── Text section

# Hyperparameter Search

- Example with **AX**: https://pytorch.org/tutorials/intermediate/ax_multiobjective_nas_tutorial.html
- Example with **Optuna**: https://github.com/optuna/optuna-examples/blob/main/pytorch/pytorch_simple.py
  - notebook1: https://github.com/marcellusruben/medium-resources/blob/main/Optuna/Optuna.ipynb

## Optuna

In [2]:
import os
import optuna
from optuna.trial import TrialState
import torch
import torch.nn as nn
import torch.nn.functional as F
import torch.optim as optim
import torch.utils.data
from torchvision import datasets
from torchvision import transforms

# Visualization
from optuna.visualization import plot_contour
from optuna.visualization import plot_edf
from optuna.visualization import plot_intermediate_values
from optuna.visualization import plot_optimization_history
from optuna.visualization import plot_parallel_coordinate
from optuna.visualization import plot_param_importances
from optuna.visualization import plot_slice

In [3]:
DEVICE = torch.device("cpu")
BATCHSIZE = 128
CLASSES = 10
DIR = os.getcwd()
EPOCHS = 10
N_TRAIN_EXAMPLES = BATCHSIZE * 30
N_VALID_EXAMPLES = BATCHSIZE * 10

In [4]:
def define_model(trial):
    # We optimize the number of layers, hidden units and dropout ratio in each layer.
    n_layers = trial.suggest_int("n_layers", 1, 3)
    layers = []

    in_features = 28 * 28
    for i in range(n_layers):
        out_features = trial.suggest_int("n_units_l{}".format(i), 4, 128)
        layers.append(nn.Linear(in_features, out_features))
        layers.append(nn.ReLU())
        p = trial.suggest_float("dropout_l{}".format(i), 0.2, 0.5)
        layers.append(nn.Dropout(p))

        in_features = out_features
    layers.append(nn.Linear(in_features, CLASSES))
    layers.append(nn.LogSoftmax(dim=1))

    return nn.Sequential(*layers)

In [5]:
def get_mnist():
    # Load FashionMNIST dataset.
    train_loader = torch.utils.data.DataLoader(
        datasets.FashionMNIST(DIR, train=True, download=True, transform=transforms.ToTensor()),
        batch_size=BATCHSIZE,
        shuffle=True,
    )
    valid_loader = torch.utils.data.DataLoader(
        datasets.FashionMNIST(DIR, train=False, transform=transforms.ToTensor()),
        batch_size=BATCHSIZE,
        shuffle=True,
    )

    return train_loader, valid_loader

In [6]:
def objective(trial):
    # Generate the model.
    model = define_model(trial).to(DEVICE)

    # Generate the optimizers.

────
── Listing

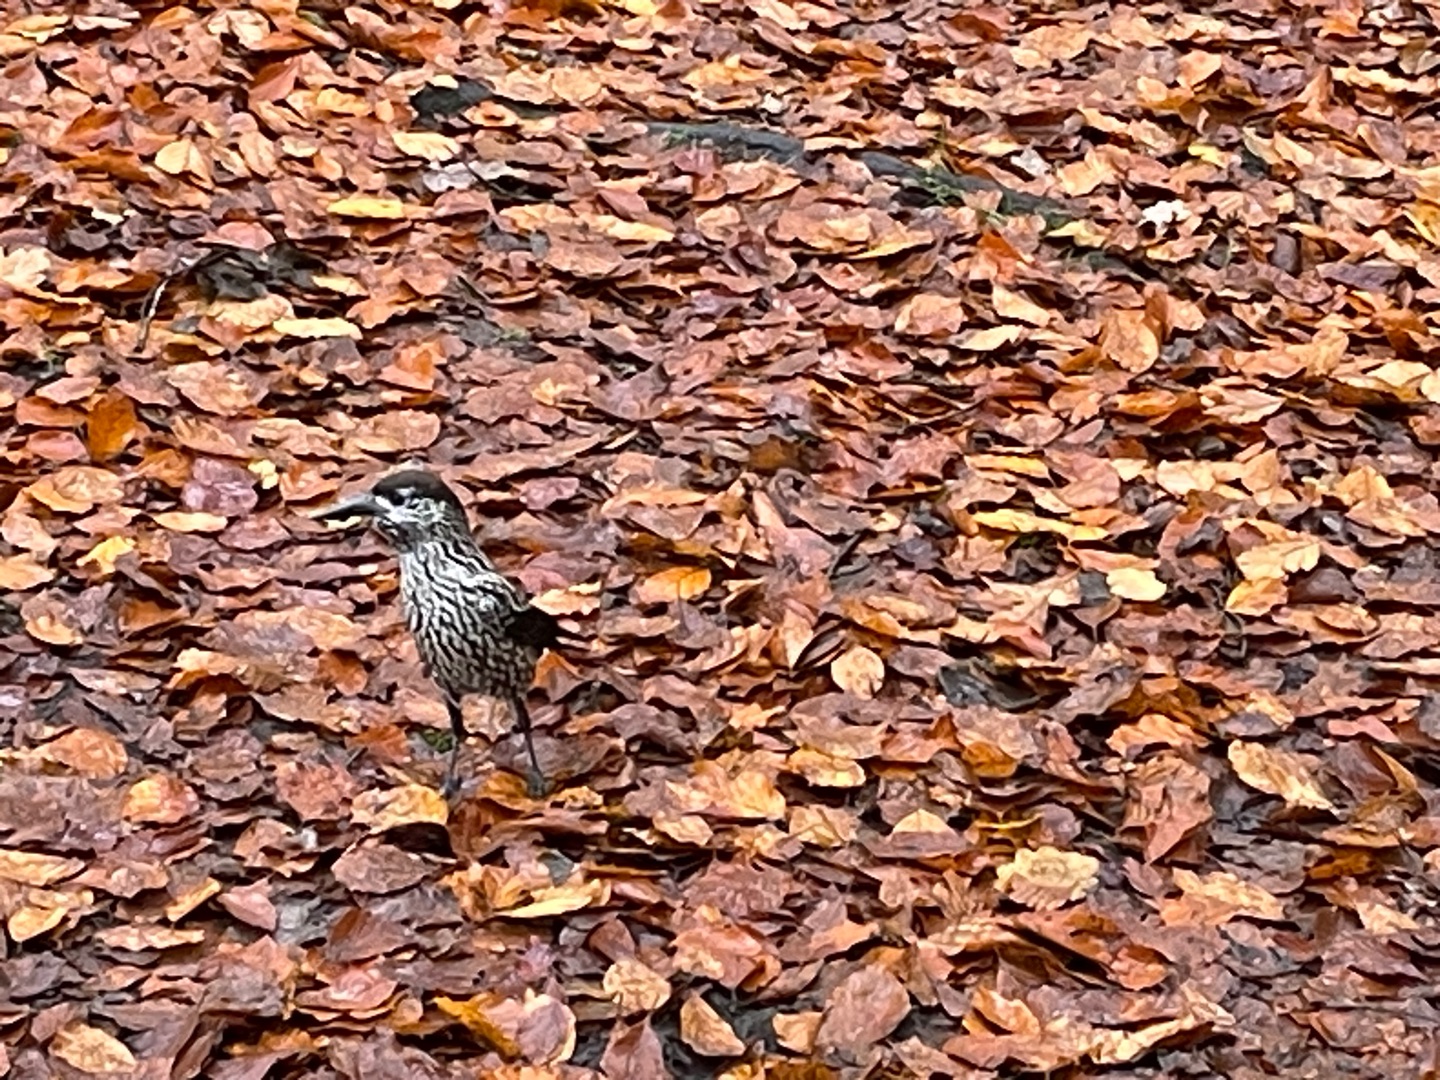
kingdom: Animalia
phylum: Chordata
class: Aves
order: Passeriformes
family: Corvidae
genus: Nucifraga
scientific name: Nucifraga caryocatactes
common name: Tyndnæbbet nøddekrige
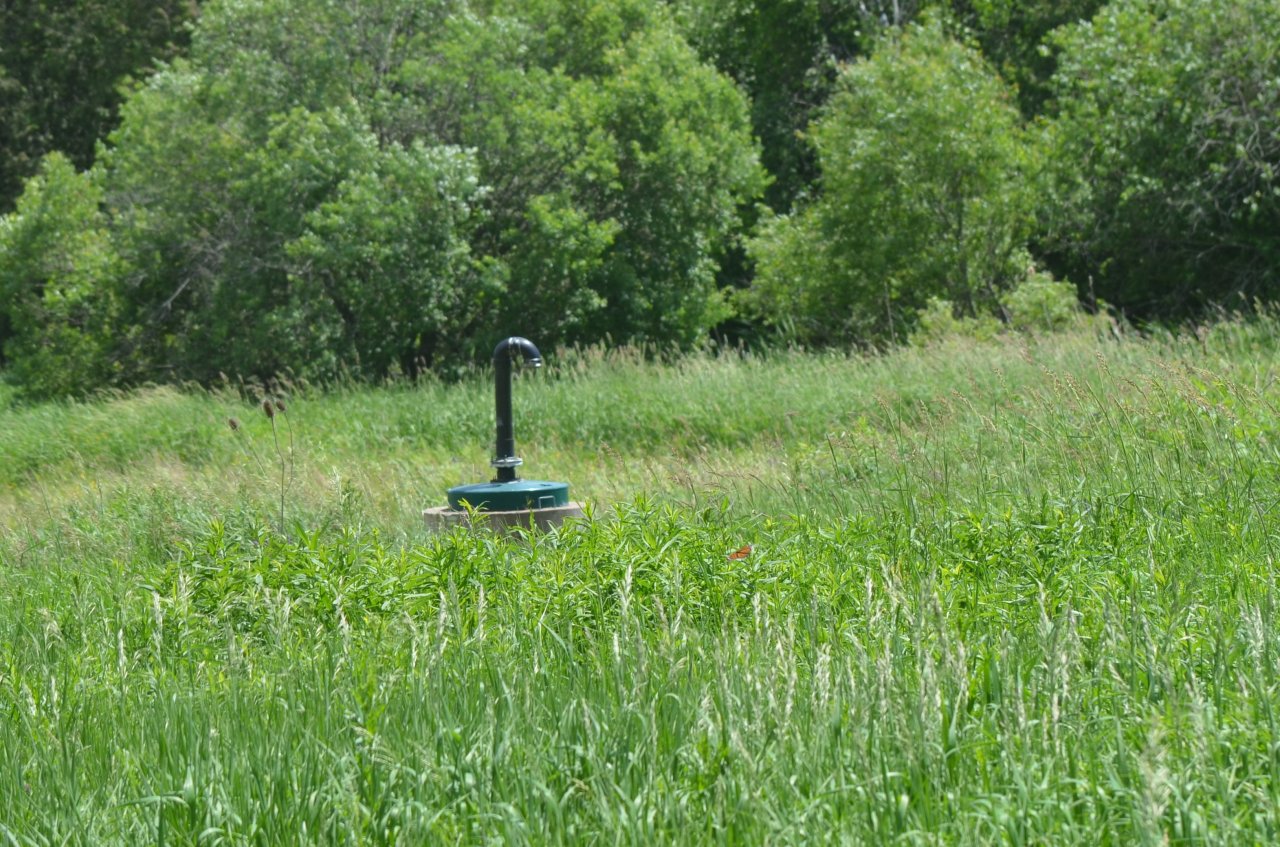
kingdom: Animalia
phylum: Arthropoda
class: Insecta
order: Lepidoptera
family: Nymphalidae
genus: Danaus
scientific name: Danaus plexippus
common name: Monarch
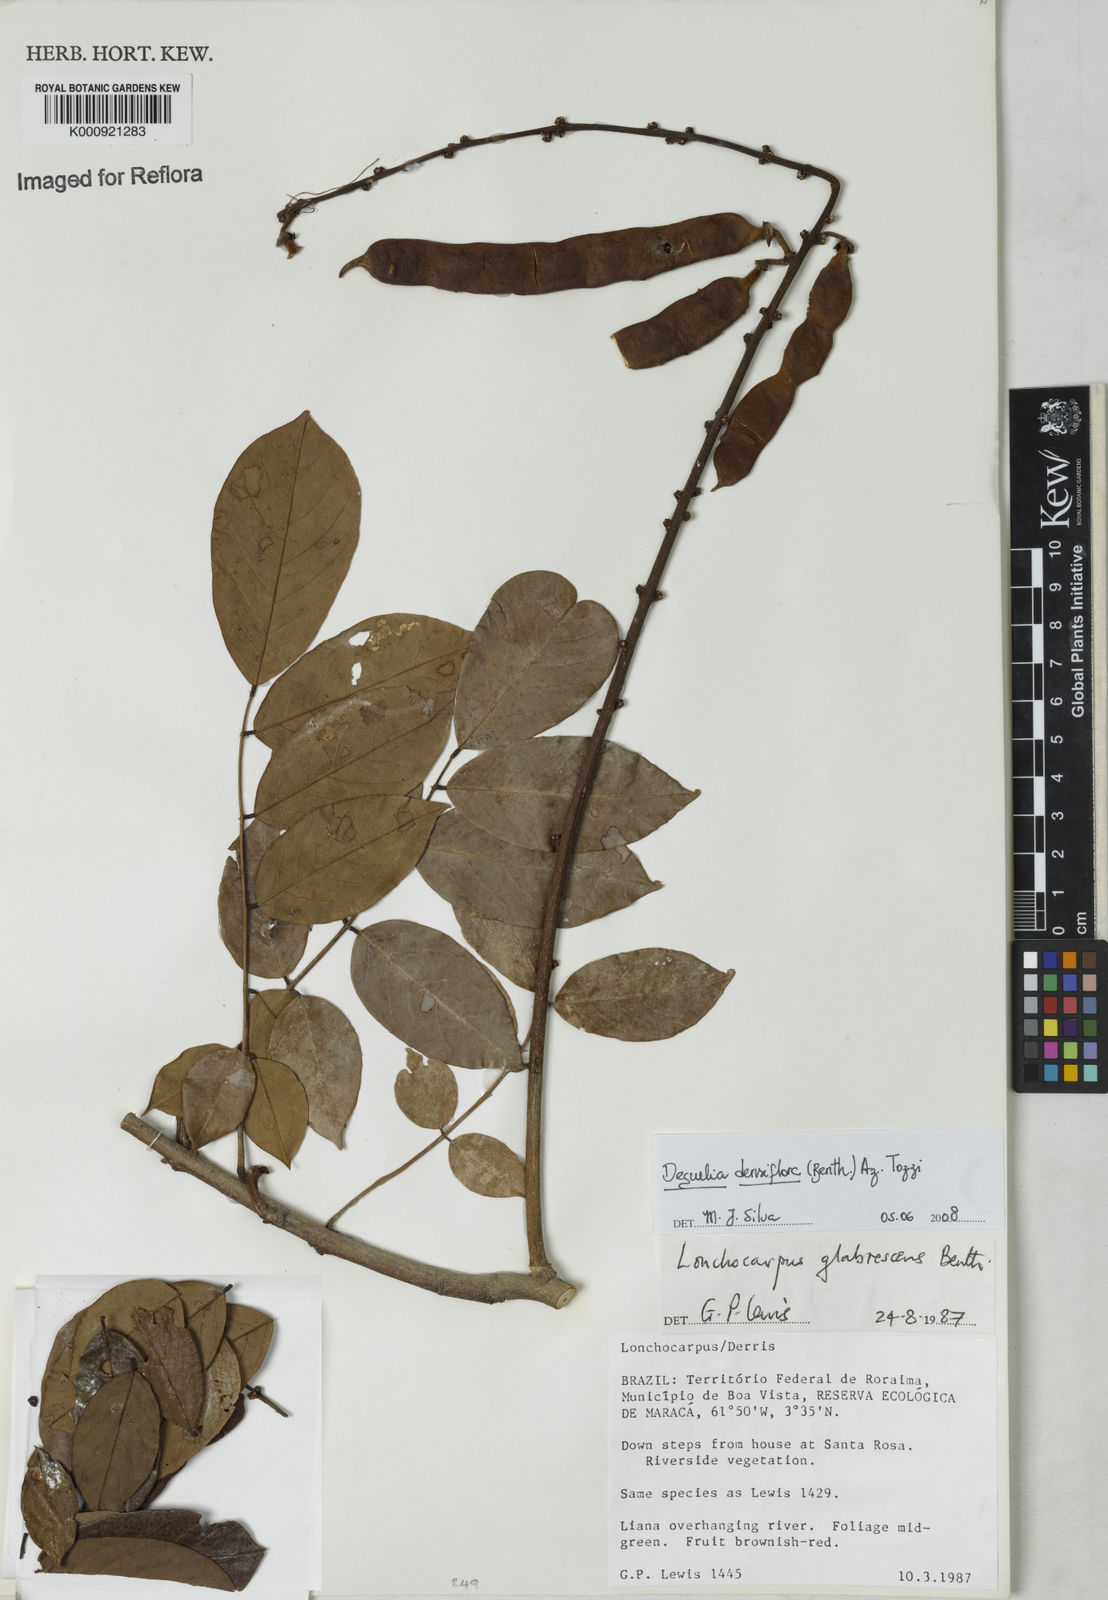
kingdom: Plantae
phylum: Tracheophyta
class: Magnoliopsida
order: Fabales
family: Fabaceae
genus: Deguelia
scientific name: Deguelia
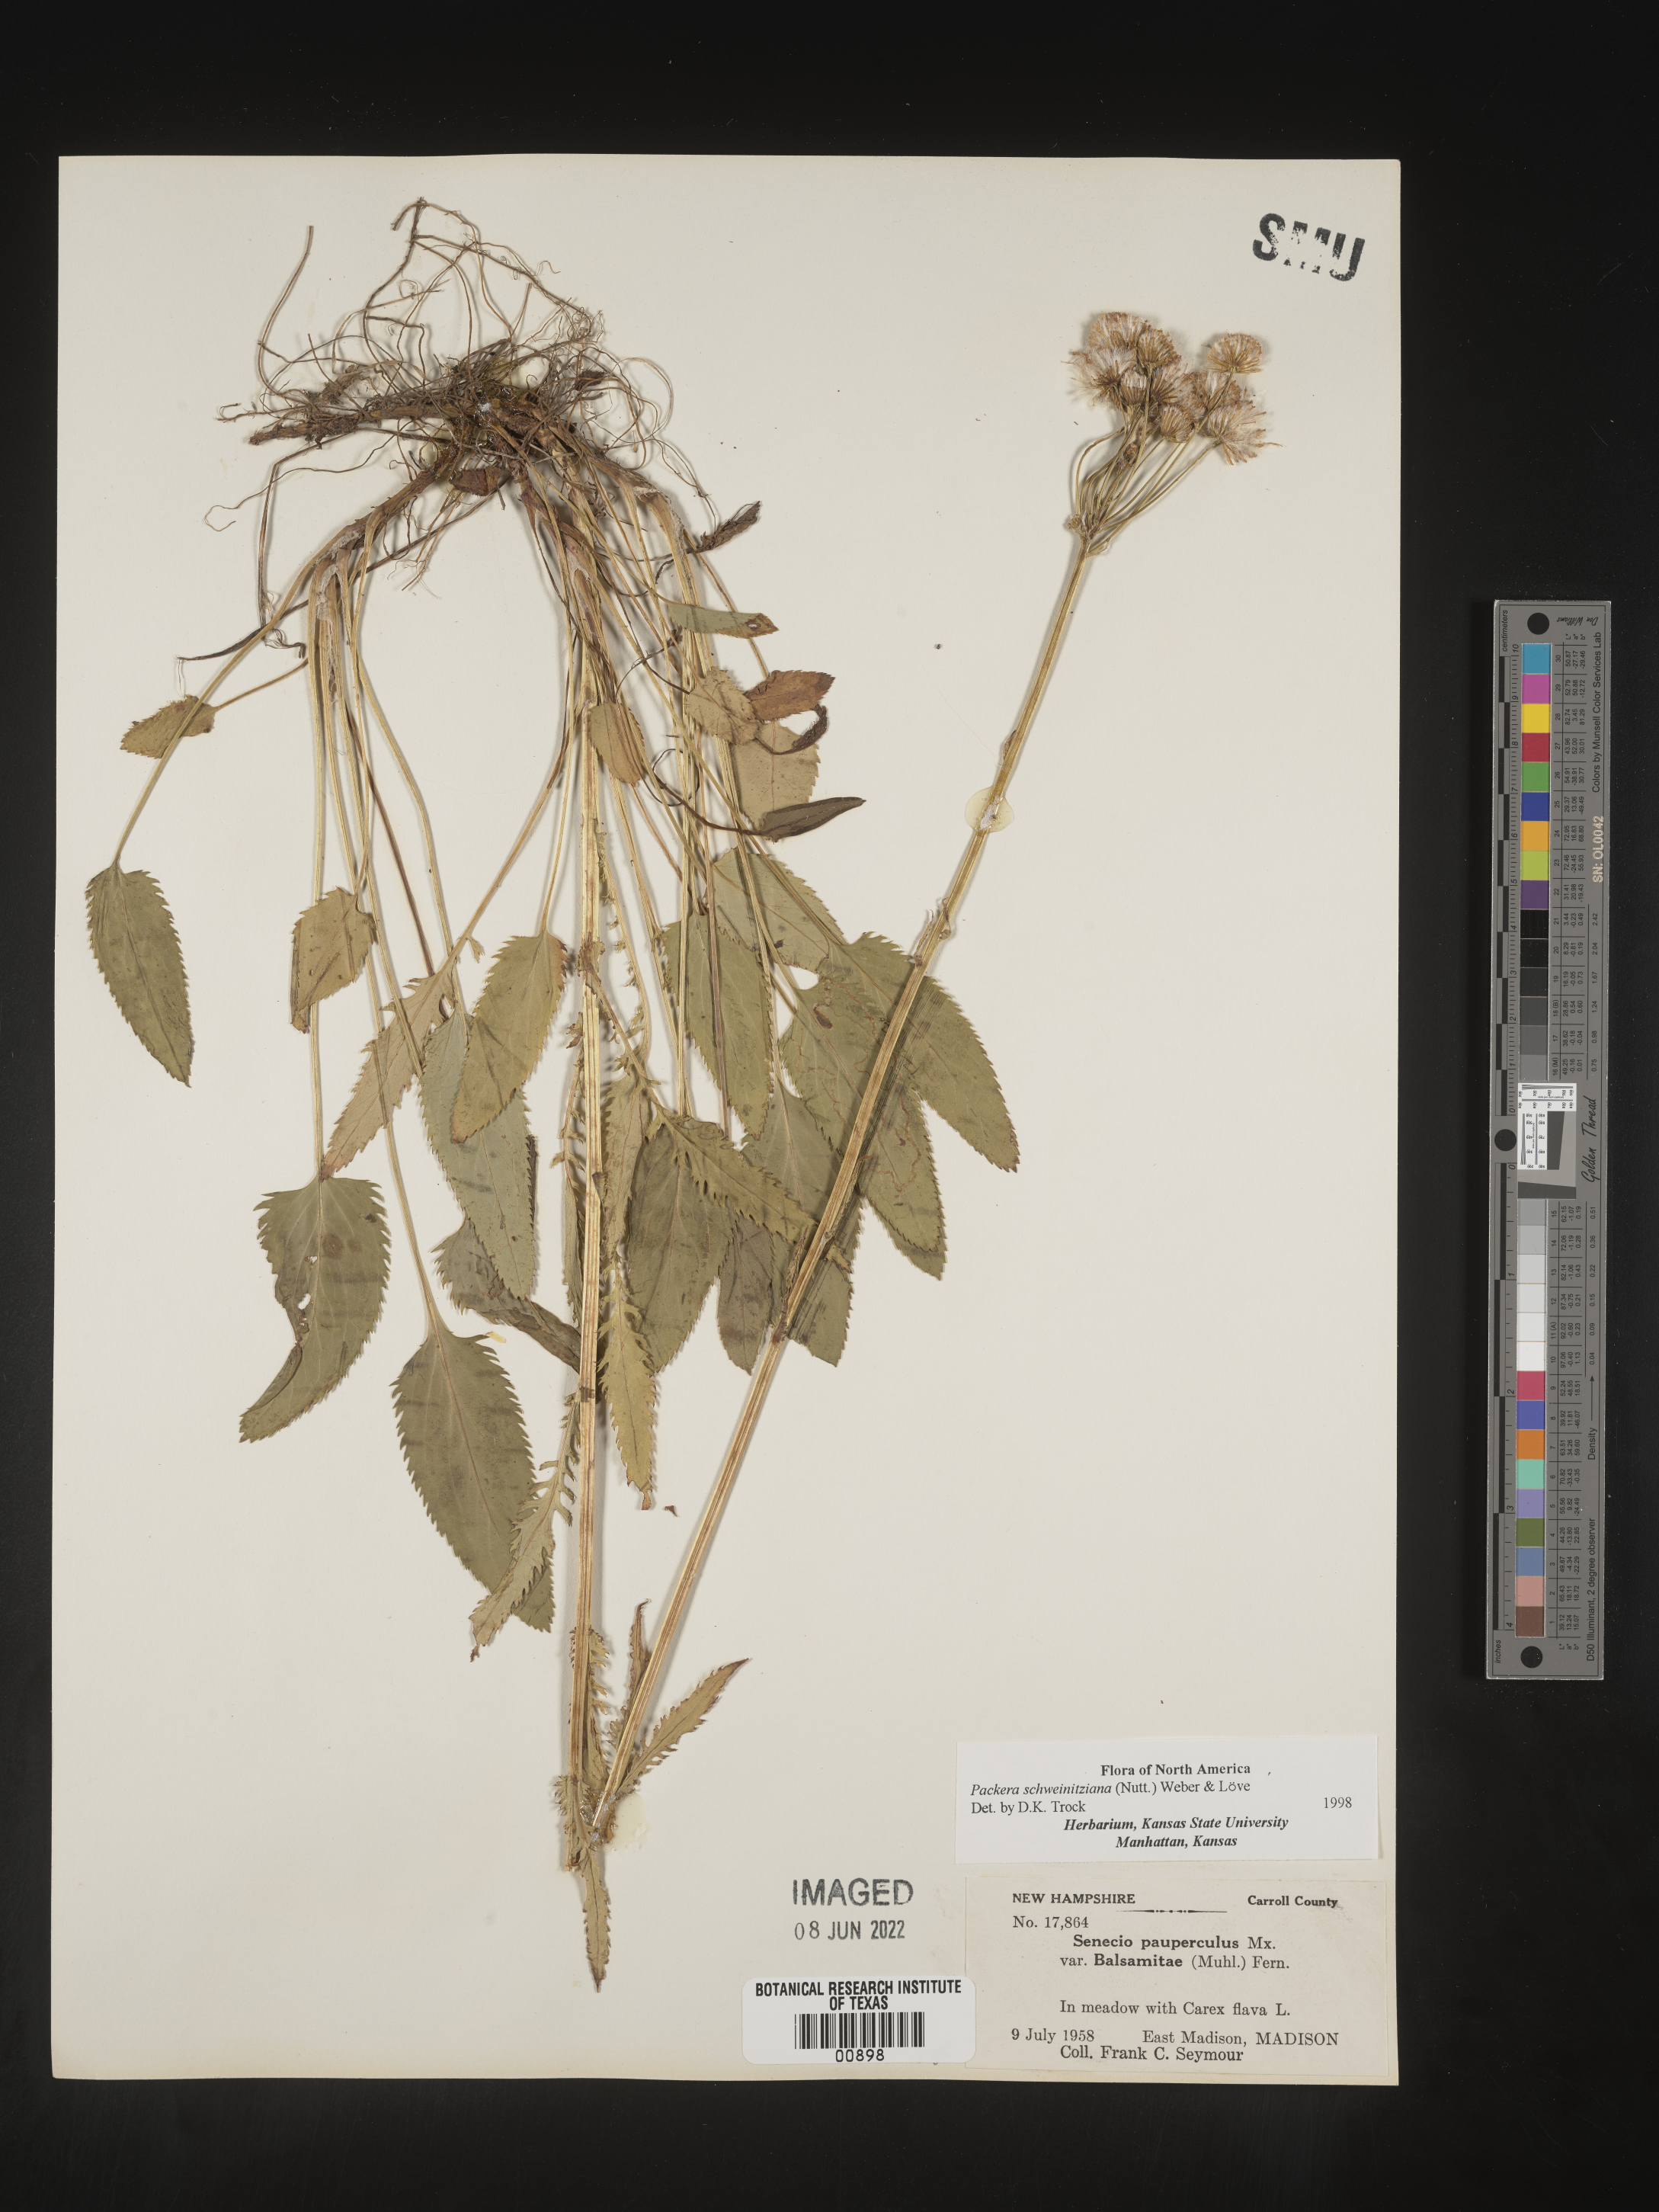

────

- [Description of the task]
Answer these questions from the hyperparameter search text.
(a) What value is BATCHSIZE set to?
(b) Within what range does define_model suggest the number of units for each layer?
(c) Which dataset does get_mnist load?

- [Output for this exercise]
(a) 128
(b) 4 to 128
(c) FashionMNIST